CENÁCULO, O ANDAR DE CIMA
Uma
das cenas mais marcantes da última visita do papa à Terra Santa se deu numa
sala especial, onde “nasceu a Igreja”, diria Francisco. “... e nasceu em saída. Daqui partiu
com o Pão repartido”, acrescentou em seu sermão. Que ambiente era esse, tão
especial, capaz de provocar declarações sucintas e de valor histórico
comprometedor? Aqui nasceu a Igreja, mas já a caminho, saindo, se
comprometendo, assumindo sua missionariedade! Uma sala qualquer, como tantas,
mas especial, escolhida a dedo. Um ambiente santo, um andar acima, certamente
conhecido por Jesus.
Chegava
a Páscoa, a maior de todas! Tão especial que Jesus exigiu uma preparação
meticulosa. “Onde queres que a preparemos?” – era a preocupação dos apóstolos.
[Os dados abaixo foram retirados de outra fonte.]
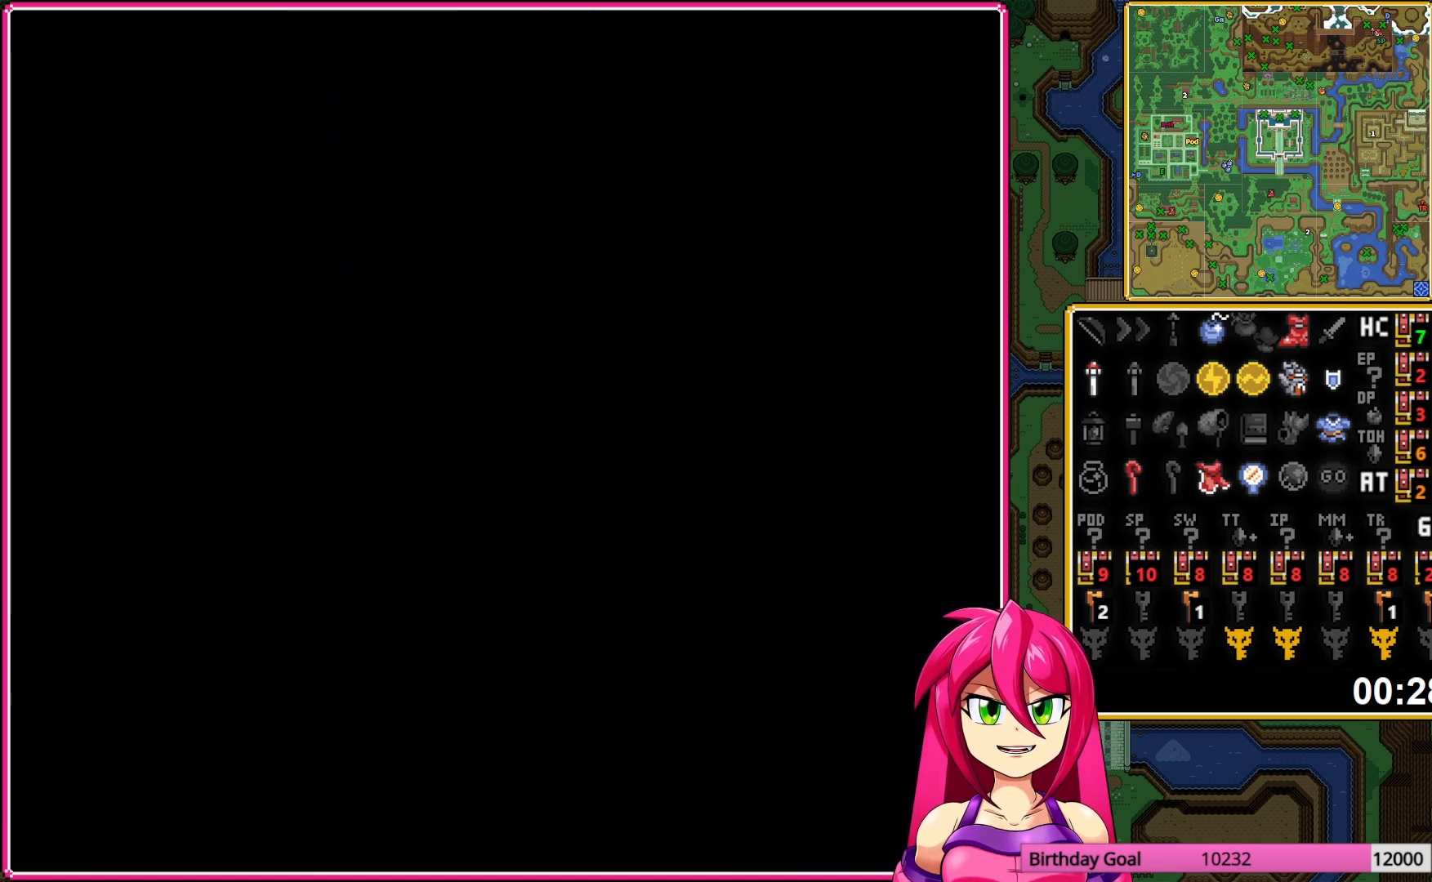
{"buttons": ["DPAD_UP"], "events": []}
A resposta foi detalhista: “Ao entrardes na cidade, encontrareis um homem
carregando uma bilha de água; segui-o até à casa em que ele entrar, e direis ao
dono da casa: O Mestre pergunta-te: Onde está a sala em que comerei a Páscoa
com os meus discípulos? Ele vos mostrará no andar superior uma grande sala
mobiliada, e ali fazei os preparativos” (Lc 22, 9-12). Então foram. Encontraram
tudo conforme predissera Jesus. Encontraram a misteriosa sala que foi cenário
(daí seu nome, cenáculo; sala da ceia) de dois grandiosos mistérios do
cristianismo: o milagre eucarístico e a difusão do Espírito.
Sim,
foi esse ambiente a incubadora da Igreja. Primeiro no gesto de serviço, quando
Jesus ali recebeu seus discípulos como se os recebesse em sua própria casa, a
ponto de exercer pessoalmente o ritual do lava-pés. Igreja é comunidade de
serviço... Depois no ritual do sacrifício, quando um aparente banquete se torna
símbolo da doação total... É Jesus que se oferece por nós ao Pai. Igreja é pão
repartido, que parte, reparte... Depois, nos momentos de dor e perseguição,
tornou-se o refúgio, a sala de apoio mútuo, com Maria entre eles. Igreja é a
Casa Paterna, onde Maria também reina e conforta... Por fim, era lá que
buscavam forças: “Tendo entrado no cenáculo, subiram ao quarto de cima, onde
costumavam permanecer” (At 1,13). Então, era ou não um local abençoado?
A
prova veio quarenta dias depois daquela fatídica Páscoa. “Chegando o dia de
Pentecostes, estavam todos reunidos no mesmo lugar (ao redor daquela mesa,
naquela mesma sala). De repente veio do céu um ruído, com se soprasse um vento
impetuoso”... (At 2, 1-2). O mesmo cenário do banquete, do pão que se tornou
carne, da vinho feito sangue, da dor, da perseguição, do amparo de Maria, da
consolação, agora se tornava cenário da Fé plena, audaciosa, sem barreiras, sem
fronteiras. Por isso, nos disse o papa Francisco: “aqui a Igreja nasceu em
saída”. Pronta, destemida, renovada em seu ardor missionário, ungida pelo
Espírito Santo de Deus! O milagre de Pentecostes completou o milagre da mesa
redentora, o altar eucarístico.
“Quanto
amor, quanto bem brotou do Cenáculo. Quanta caridade saiu daqui, como um rio da
nascente, que no início é apenas um riacho, mas depois se alarga e torna-se
imenso”, completou Francisco. Então é isso: a Igreja nasceu um andar acima da
realidade conflituosa que cerceia a humanidade; um degrau acima dos nossos
dilemas e inseguranças. O cenário especial era quase um pedacinho do céu entre
nós, a casa de Deus, os aposentos especiais como aqueles que nos aguardam no
andar de cima. Daí a enxergarmos nossos templos de fé como pequenas células da
casa de Deus, cenáculos miraculosos que nos acolhem, amparam, restauram nossas
forças e nos enviam ou devolvem ao mundo, é o mínimo que se espera dum bom
cristão. Porque Igreja-templo é também o local sagrado, o ponto de referência
de que necessitamos para fazer brotar em nós a água-viva; a mesma água que irá
saciar o coração humano e dará ao mundo a imensa alegria da revelação cristã. Igrejas,
pequenos oásis entre nós!
“E
o Senhor cada dia lhes ajuntava outros, que estavam a caminho da salvação”.